Warum ein Öl-Embargo eine gefährliche Nullnummer ist

Seite 3: Embargo bringt keinen Frieden, vielmehr droht sozialer Unfrieden

Doch es gibt neben den Einwänden Ungarns und anderer EU-Staaten hinsichtlich der Kosten und der Energieversorgung weitere Kritikpunkte an den Öl-Embargo-Plänen der EU-Kommission.

So argumentiert die Denkfabrik Bruegel, dass ein Embargo im Vergleich mit Strafzöllen auf alle Energieimporte aus Russland weniger effektiv sei.

Es könnte sein, dass, wenn die Öleinkäufe aus Russland auf null heruntergefahren werden, die russischen Einnahmen trotzdem hoch bleiben, während die EU vielfach negativ davon betroffen wird, kurz- wie langfristig. Paradoxerweise könnte ein Embargo sogar ein Vorteil für Russland bedeuten, jedenfalls kurzfristig, und ein Nachteil für die EU und die Weltwirtschaft.

Daher wird zeitgleich auch über eine Preis-Obergrenze für Öl diskutiert, um den kompensatorischen Effekt auszuschalten.

Aber einer solchen Obergrenze müssten viele Staaten der Welt zustimmen, was nur schwer vorstellbar ist. Zudem könnten westliche Länder aufgrund der Vorlaufzeit bis zum Embargo versuchen, Öl, Benzin und Kerosin auf Vorrat zu kaufen und damit die Embargo-Wirkung schwächen. Natürlich wird Russland auch weiter an China, Indien und andere Abnehmer Öl verkaufen.

Die russische Ökonomie kann daher, so die Financial Times, ein EU-Öl-Embargo durchaus verkraften. Die Frage sei, ob die logistischen Herausforderungen eines Lieferumschwungs Richtung Asien gemeistert werden. Zum Beispiel sind die Transportwege komplizierter und kostenintensiver. Nach Indien geht es nur per Schiff durch den Suezkanal. Das Land möchte auch nur 70 Dollar pro Barrel Öl zahlen.

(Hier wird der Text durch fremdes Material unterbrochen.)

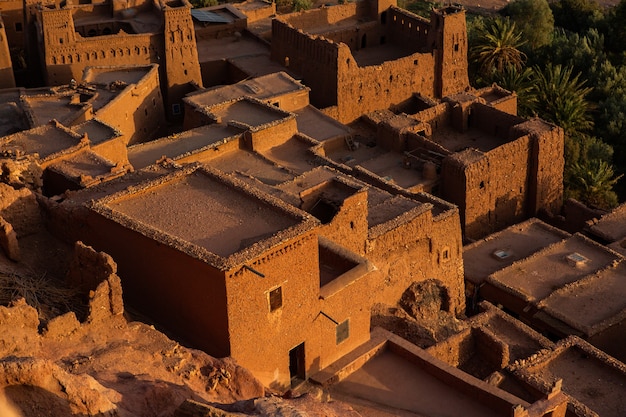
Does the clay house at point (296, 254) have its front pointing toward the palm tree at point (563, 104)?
no

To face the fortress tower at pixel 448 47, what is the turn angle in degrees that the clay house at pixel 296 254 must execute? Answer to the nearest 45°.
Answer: approximately 135° to its left

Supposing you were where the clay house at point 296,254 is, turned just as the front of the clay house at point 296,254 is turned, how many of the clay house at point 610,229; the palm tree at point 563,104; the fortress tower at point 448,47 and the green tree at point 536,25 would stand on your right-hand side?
0

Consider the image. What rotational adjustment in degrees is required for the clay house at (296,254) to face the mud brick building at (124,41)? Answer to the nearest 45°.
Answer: approximately 135° to its left

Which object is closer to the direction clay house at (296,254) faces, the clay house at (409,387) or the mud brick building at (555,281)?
the clay house

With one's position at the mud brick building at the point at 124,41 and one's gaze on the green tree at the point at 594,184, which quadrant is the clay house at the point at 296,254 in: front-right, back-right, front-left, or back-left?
front-right

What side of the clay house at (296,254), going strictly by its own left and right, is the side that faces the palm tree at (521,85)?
left

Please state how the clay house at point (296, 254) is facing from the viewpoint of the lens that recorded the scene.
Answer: facing the viewer and to the right of the viewer

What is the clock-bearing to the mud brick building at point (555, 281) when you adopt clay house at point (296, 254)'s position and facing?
The mud brick building is roughly at 9 o'clock from the clay house.

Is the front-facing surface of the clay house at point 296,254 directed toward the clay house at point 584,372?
no

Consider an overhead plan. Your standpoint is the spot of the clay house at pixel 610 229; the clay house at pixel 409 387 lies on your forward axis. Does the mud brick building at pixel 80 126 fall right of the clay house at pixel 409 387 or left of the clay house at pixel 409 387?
right

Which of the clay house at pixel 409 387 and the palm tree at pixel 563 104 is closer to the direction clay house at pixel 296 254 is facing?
the clay house

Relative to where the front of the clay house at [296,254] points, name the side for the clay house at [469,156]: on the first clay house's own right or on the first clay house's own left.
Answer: on the first clay house's own left

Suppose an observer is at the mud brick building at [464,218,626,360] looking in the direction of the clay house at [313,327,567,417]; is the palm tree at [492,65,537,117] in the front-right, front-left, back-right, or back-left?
back-right

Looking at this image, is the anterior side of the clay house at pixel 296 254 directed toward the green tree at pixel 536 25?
no

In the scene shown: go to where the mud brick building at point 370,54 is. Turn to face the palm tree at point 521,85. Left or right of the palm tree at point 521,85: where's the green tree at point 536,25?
left

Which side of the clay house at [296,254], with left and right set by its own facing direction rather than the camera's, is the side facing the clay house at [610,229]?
left
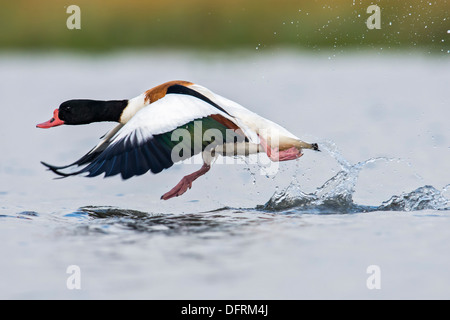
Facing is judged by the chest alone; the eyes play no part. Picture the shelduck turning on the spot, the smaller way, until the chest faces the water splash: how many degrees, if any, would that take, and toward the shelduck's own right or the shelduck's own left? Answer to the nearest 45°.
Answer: approximately 180°

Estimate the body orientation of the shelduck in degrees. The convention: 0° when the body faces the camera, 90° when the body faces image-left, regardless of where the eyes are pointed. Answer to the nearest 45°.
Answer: approximately 90°
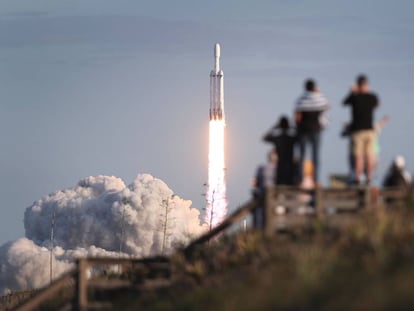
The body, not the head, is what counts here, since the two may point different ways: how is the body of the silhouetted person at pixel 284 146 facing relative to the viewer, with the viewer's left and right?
facing away from the viewer

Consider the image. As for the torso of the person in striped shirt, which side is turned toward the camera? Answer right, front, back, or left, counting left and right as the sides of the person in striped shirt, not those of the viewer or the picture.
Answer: back

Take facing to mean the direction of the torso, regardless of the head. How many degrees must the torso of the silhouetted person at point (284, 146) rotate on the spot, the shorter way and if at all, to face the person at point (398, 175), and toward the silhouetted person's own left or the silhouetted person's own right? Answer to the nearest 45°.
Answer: approximately 90° to the silhouetted person's own right

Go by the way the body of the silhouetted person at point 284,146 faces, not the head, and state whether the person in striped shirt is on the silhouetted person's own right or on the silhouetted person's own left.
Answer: on the silhouetted person's own right

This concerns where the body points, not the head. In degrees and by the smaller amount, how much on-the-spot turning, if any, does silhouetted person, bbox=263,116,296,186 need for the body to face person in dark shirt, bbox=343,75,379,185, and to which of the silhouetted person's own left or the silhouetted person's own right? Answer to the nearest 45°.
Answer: approximately 90° to the silhouetted person's own right

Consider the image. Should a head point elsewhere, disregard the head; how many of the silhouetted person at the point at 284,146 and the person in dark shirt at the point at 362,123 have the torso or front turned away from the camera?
2

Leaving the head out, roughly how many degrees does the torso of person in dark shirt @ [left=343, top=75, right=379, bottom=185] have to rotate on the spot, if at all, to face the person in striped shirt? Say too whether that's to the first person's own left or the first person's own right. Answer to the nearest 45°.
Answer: approximately 90° to the first person's own left

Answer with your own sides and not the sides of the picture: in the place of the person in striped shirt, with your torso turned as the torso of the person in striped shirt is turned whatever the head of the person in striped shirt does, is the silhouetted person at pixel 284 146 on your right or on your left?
on your left

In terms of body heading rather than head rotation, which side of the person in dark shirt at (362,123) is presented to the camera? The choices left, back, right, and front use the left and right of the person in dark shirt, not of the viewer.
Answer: back
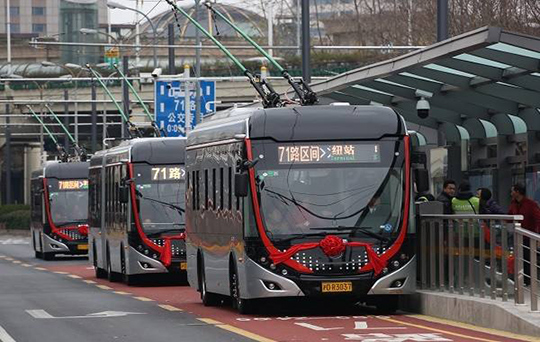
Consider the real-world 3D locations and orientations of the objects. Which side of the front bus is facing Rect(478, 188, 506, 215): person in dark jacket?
left

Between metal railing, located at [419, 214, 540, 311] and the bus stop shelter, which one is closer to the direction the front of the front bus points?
the metal railing

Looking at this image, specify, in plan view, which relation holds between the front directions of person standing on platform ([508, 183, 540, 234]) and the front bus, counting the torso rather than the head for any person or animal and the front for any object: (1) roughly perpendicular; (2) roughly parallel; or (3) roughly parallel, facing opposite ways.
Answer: roughly perpendicular

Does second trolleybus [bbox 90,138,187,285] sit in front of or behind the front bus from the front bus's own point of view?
behind

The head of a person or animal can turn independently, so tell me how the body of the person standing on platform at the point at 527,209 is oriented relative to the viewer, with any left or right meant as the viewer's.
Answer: facing to the left of the viewer

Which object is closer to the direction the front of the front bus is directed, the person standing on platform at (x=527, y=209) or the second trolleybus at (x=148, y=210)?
the person standing on platform

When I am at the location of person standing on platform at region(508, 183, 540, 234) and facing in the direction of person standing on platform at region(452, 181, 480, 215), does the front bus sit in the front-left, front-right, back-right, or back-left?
front-left

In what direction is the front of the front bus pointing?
toward the camera

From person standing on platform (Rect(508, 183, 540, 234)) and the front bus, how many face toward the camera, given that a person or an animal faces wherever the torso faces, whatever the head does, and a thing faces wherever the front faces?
1

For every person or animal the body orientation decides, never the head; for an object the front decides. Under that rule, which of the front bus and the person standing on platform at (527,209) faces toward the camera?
the front bus
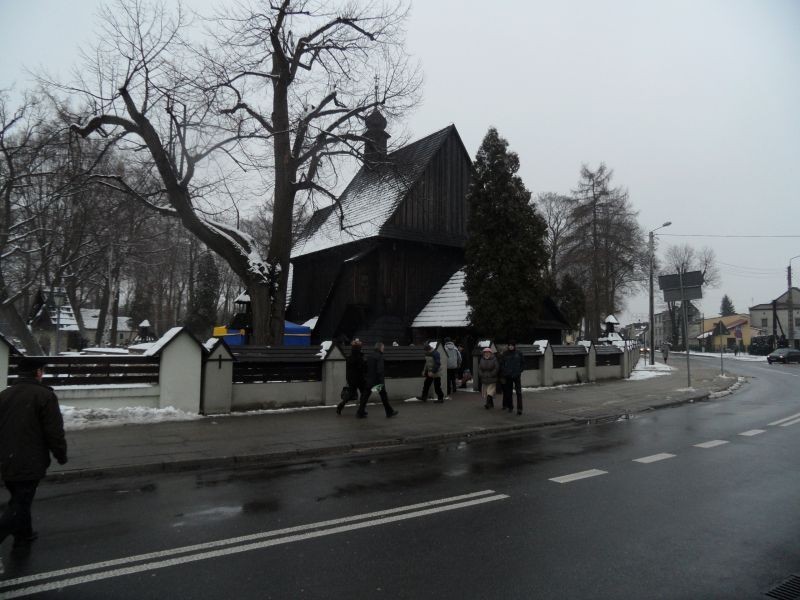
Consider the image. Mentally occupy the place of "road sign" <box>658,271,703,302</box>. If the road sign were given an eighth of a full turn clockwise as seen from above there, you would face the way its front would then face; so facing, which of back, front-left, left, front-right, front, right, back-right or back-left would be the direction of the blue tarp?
back-left

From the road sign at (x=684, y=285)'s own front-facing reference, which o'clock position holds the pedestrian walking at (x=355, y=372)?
The pedestrian walking is roughly at 7 o'clock from the road sign.

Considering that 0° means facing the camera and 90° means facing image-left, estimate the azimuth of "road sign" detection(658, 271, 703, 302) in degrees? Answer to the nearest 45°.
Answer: approximately 180°

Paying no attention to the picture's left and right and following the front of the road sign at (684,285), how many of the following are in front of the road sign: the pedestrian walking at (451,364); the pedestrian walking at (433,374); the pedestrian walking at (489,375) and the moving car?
1

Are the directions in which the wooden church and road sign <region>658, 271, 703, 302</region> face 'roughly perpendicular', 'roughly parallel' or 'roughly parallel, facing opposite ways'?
roughly perpendicular

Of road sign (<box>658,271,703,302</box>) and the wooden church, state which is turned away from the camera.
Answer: the road sign

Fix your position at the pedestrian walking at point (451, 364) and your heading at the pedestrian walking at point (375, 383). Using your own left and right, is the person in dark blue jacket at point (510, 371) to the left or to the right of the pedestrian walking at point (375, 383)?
left

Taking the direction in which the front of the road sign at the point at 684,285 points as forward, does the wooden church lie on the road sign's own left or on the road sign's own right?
on the road sign's own left
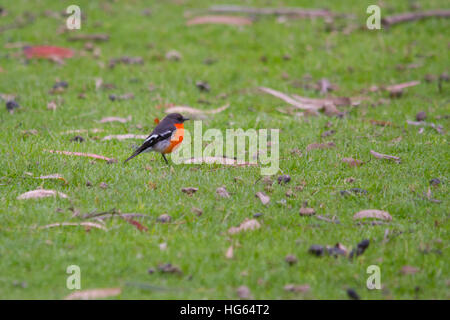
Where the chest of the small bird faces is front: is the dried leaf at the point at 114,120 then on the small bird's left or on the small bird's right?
on the small bird's left

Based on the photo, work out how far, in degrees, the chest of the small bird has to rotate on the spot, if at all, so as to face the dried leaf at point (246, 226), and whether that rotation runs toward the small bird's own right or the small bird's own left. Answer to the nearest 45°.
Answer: approximately 90° to the small bird's own right

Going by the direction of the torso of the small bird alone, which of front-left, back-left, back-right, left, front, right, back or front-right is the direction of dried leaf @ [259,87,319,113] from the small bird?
front-left

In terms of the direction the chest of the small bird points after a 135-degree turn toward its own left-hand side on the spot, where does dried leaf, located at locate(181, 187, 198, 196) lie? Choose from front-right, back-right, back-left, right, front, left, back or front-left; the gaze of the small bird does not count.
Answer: back-left

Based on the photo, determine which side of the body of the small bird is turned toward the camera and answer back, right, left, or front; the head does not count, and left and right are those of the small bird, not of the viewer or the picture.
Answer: right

Die Frage ist zudem, ob die Strafmaßnahme gegen Russland überhaupt sinnvoll ist, um Frieden zu schaffen. Sicherlich sollte der Angriffskrieg so schnell wie möglich beendet werden. Aber ist dafür das Embargo wirklich das richtige und angemessene Mittel?

Der Importstopp wird den Krieg aller Wahrscheinlichkeit nach nicht verkürzen können, aber die russische Führung enger an China anbinden und die Fronten verhärten. Internationale Kooperation, in vielen Fragen wie der Klimakrise, Migration oder auch beim Abbau der Atomwaffenarsenale notwendig, wird kaum mehr möglich sein.

Außerdem stellt sich die Frage, ob ein Embargo, wenn es derart umgesetzt werden kann, dass es Russland ökonomisch tatsächlich unter Druck setzt, nicht vor allem die russische Bevölkerung am Ende treffen wird.

So sind die Einnahmen aus dem Ölverkauf für Russland bis zu viermal wichtiger als die aus dem Gasexport, wie Gunter Deuber, Leiter der Forschungsabteilung bei der Raiffeisen Bank International in Wien, im Deutschlandfunk sagte. Allein bei Gazprom arbeiten eine halbe Millionen Menschen. Die Erwerbslosigkeit stiege kolossal an, prognostiziert der Energieexperte Michail Krutichin.